4. What do you think of the actions of Moranna’s family when they intervene after the children are left on the island? Did they have any other choice? What would you have done?

5. Speaking with her neighbour and friend Lottie, Moranna quotes William Cowper’s line, “There is a pleasure in madness” (p. 60). What do you think of this statement, given what happens in Moranna’s life? Does Moranna find pleasure in her madness? Does it outweigh the pain?

6. Though they may not acknowledge they have much in common, Moranna and Bun are both scarred by the loss of a parent. Howdo you think the absence – or larger-than-life status – of these role models affected their individual developments? How do you think it has affected the way they relate as a couple? Who else in the novel has been affected by an absent parent?

7. The wooden people Moranna carves represent her ancestors, with detailed life stories for each. What do you think of the truth of these stories? What do you suppose makes the wooden people so significant to Moranna?

8. Moranna works hard to ensure that her inner reality overshadows the outer world in her life, however she often finds herself “distracted” by world events. What impact does the outer world have on her mental state?

9. An Audience of Chairs is deeply rooted in its Maritimes setting, however Moranna has had her share of travels. Discuss the sense of place in the novel.

10. In one scene in which Moranna plays Chopin on the silent piano board, she “feels she’s searching for an antidote to the immense sadness that is at the heart of his work, and her life” (p. 119). Will she ever find her antidote? Does it exist? What happens when she finally plays a working piano again?

11. Though there is much sadness in this novel, it also has some deeply funny moments. Discuss what you found humorous in the novel, and why.

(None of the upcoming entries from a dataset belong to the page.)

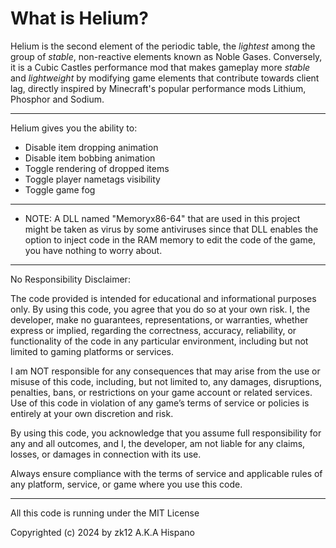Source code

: # What is Helium?
Helium is the second element of the periodic table, the *lightest* among the group of *stable*, non-reactive elements known as Noble Gases. Conversely, it is a Cubic Castles performance mod that makes gameplay more *stable* and *lightweight* by modifying game elements that contribute towards client lag, directly inspired by Minecraft's popular performance mods Lithium, Phosphor and Sodium.
___
Helium gives you the ability to:
- Disable item dropping animation
- Disable item bobbing animation
- Toggle rendering of dropped items
- Toggle player nametags visibility
- Toggle game fog
___
- NOTE: A DLL named "Memoryx86-64" that are used in this project might be taken as virus by some antiviruses since that DLL enables the option to inject code in the RAM memory to edit the code of the game, you have nothing to worry about.
___

No Responsibility Disclaimer:

The code provided is intended for educational and informational purposes only.
By using this code, you agree that you do so at your own risk. 
I, the developer, make no guarantees, representations, or warranties, whether express or implied, 
regarding the correctness, accuracy, reliability, or functionality of the code in any particular environment, 
including but not limited to gaming platforms or services.

I am NOT responsible for any consequences that may arise from the use or misuse of this code, 
including, but not limited to, any damages, disruptions, penalties, bans, or restrictions on 
your game account or related services. Use of this code in violation of any game’s terms of 
service or policies is entirely at your own discretion and risk.

By using this code, you acknowledge that you assume full responsibility for any and 
all outcomes, and I, the developer, am not liable for any claims, losses, or damages in connection with its use.

Always ensure compliance with the terms of service and applicable rules of any platform, service, or game where you use this code.
___

All this code is running under the MIT License

Copyrighted (c) 2024 by zk12 A.K.A Hispano
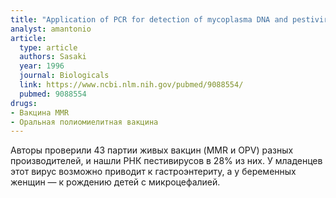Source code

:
 ```yaml
---
title: "Application of PCR for detection of mycoplasma DNA and pestivirus RNA in human live viral vaccines"
analyst: amantonio
article:
  type: article
  authors: Sasaki
  year: 1996
  journal: Biologicals
  link: https://www.ncbi.nlm.nih.gov/pubmed/9088554/
  pubmed: 9088554
drugs:
- Вакцина MMR
- Оральная полиомиелитная вакцина
---
```


Авторы проверили 43 партии живых вакцин (MMR и OPV) разных производителей, и нашли РНК пестивирусов в 28% из них. У младенцев этот вирус возможно приводит к гастроэнтериту, а у беременных женщин — к рождению детей с микроцефалией.

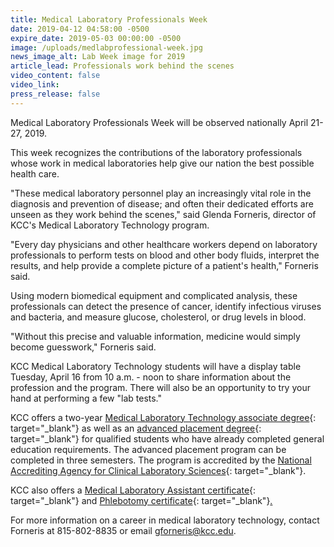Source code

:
```yaml
---
title: Medical Laboratory Professionals Week
date: 2019-04-12 04:58:00 -0500
expire_date: 2019-05-03 00:00:00 -0500
image: /uploads/medlabprofessional-week.jpg
news_image_alt: Lab Week image for 2019
article_lead: Professionals work behind the scenes
video_content: false
video_link:
press_release: false
---
```


Medical Laboratory Professionals Week will be observed nationally April 21-27, 2019.&nbsp;

This week recognizes the contributions of the laboratory professionals whose work in medical laboratories help give our nation the best possible health care.&nbsp;

"These medical laboratory personnel play an increasingly vital role in the diagnosis and prevention of disease; and often their dedicated efforts are unseen as they work behind the scenes," said Glenda Forneris, director of KCC's Medical Laboratory Technology program.

"Every day physicians and other healthcare workers depend on laboratory professionals to perform tests on blood and other body fluids, interpret the results, and help provide a complete picture of a patient's health," Forneris said.&nbsp;

Using modern biomedical equipment and complicated analysis, these professionals can detect the presence of cancer, identify infectious viruses and bacteria, and measure glucose, cholesterol, or drug levels in blood.

"Without this precise and valuable information, medicine would simply become guesswork," Forneris said.

KCC Medical Laboratory Technology students will have a display table Tuesday, April 16 from 10 a.m. - noon to share information about the profession and the program. There will also be an opportunity to try your hand at performing a few "lab tests."

KCC offers a two-year [Medical Laboratory Technology associate degree](hhttp://kcc.smartcatalogiq.com/en/current/Academic-Catalog/Program-Areas/Health-Careers/Medical-Laboratory-Technology-AAS){: target="_blank"} as well as an [advanced placement degree](http://kcc.smartcatalogiq.com/en/current/Academic-Catalog/Program-Areas/Health-Careers/Medical-Laboratory-Technology-Advanced-Placement-Sequence-Option-1){: target="_blank"} for qualified students who have already completed general education requirements. The advanced placement program can be completed in three semesters. The program is accredited by the [National Accrediting Agency for Clinical Laboratory Sciences](https://www.naacls.org/Home.aspx){: target="_blank"}.

KCC also offers a [Medical Laboratory Assistant certificate](http://kcc.smartcatalogiq.com/en/current/Academic-Catalog/Program-Areas/Health-Careers/Medical-Laboratory-Assistant-Certificate){: target="_blank"} and [Phlebotomy certificate](http://kcc.smartcatalogiq.com/en/current/Academic-Catalog/Program-Areas/Health-Careers/Phlebotomy-Certificate){: target="_blank"}[.](http://kcc.smartcatalogiq.com/en/2019-20currentic-Catalog/Program-Areas/Health-Careers/Phlebotomy-Certificate)

For more information on a career in medical laboratory technology, contact Forneris at 815-802-8835 or email [gforneris@kcc.edu](mailto:gforneris@kcc.edu).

12. Moranna resists the label “biopolar,” instead preferring to describe her mental illness using the metaphor of extreme weather. “She also rejects the idea that her emotional weather might have been passed on to her by her mother, because to admit it opens the possibility that she might have passed the same weather on to her daughters, who reside in her memory as perfect and unassailable children” (p. 116). What do you think of this denial? Note her eldest daughter Bonnie’s eventual career. Do you think Moranna’s mother’s sad legacy will persist?

13. The novel is told via a third person omniscient narrative, often delving into the thoughts not only of Moranna, but into those of the people in her life. How do you think this choice of narrative perspective impacts the telling of the story? Could it have been told any other way, for example as a first person narrative, in Moranna’s voice? How would this have changed the story? Who else could have been the narrator?

14. Costumes figure prominently in Moranna’s life. Discuss some of her costume choices throughout the novel and how they reflect her various moods and mental states. At the novel’s close, she removes a costume. What is the significance of this stripping down?

15. Moranna is deeply flawed, but she is undeniably brilliant and funny. Would you have her as a friend? What about as a dinner guest? Have you ever had anyone like Moranna in your life?